Nothing in the data should change when you return it, but leave the pictures out.

**RECORD SET**
════════
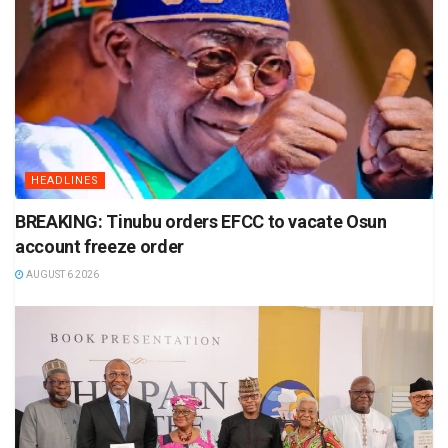
HEADLINES
BREAKING: Tinubu orders EFCC to vacate Osun
account freeze order
AUGUST 6 2026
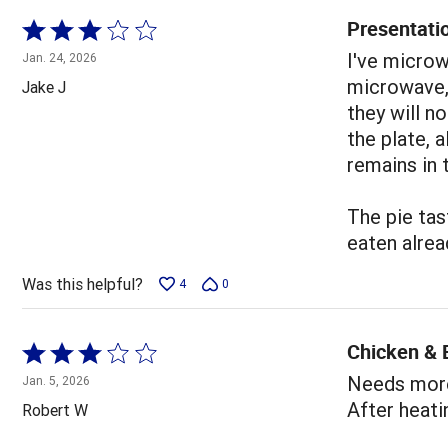
Presentati
Rated
3
I've microw
Jan. 24, 2026
out
microwave,
Jake J
of
they will n
5
the plate, a
remains in 
The pie tast
eaten alrea
Was this helpful?
4
0
Chicken &
Rated
3
Needs more 
Jan. 5, 2026
out
After heati
Robert W
of
5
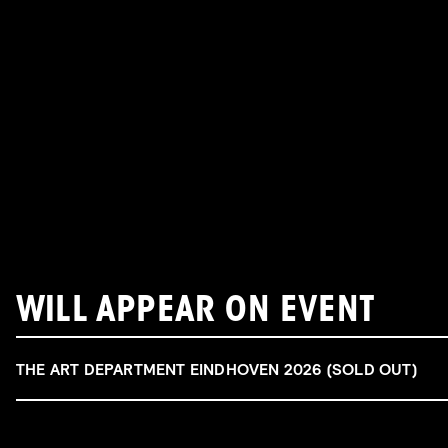
WILL APPEAR ON EVENT
THE ART DEPARTMENT EINDHOVEN 2026 (SOLD OUT)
════════
**SOLUTION TO THIS PROBLEM**
HEADLINES
BREAKING: Tinubu orders EFCC to vacate Osun
account freeze order
AUGUST 6 2026
Presentati
Rated
3
I've microw
Jan. 24, 2026
out
microwave,
Jake J
of
they will n
5
the plate, a
remains in 
The pie tast
eaten alrea
Was this helpful?
4
0
Chicken &
Rated
3
Needs more 
Jan. 5, 2026
out
After heati
Robert W
of
5
WILL APPEAR ON EVENT
THE ART DEPARTMENT EINDHOVEN 2026 (SOLD OUT)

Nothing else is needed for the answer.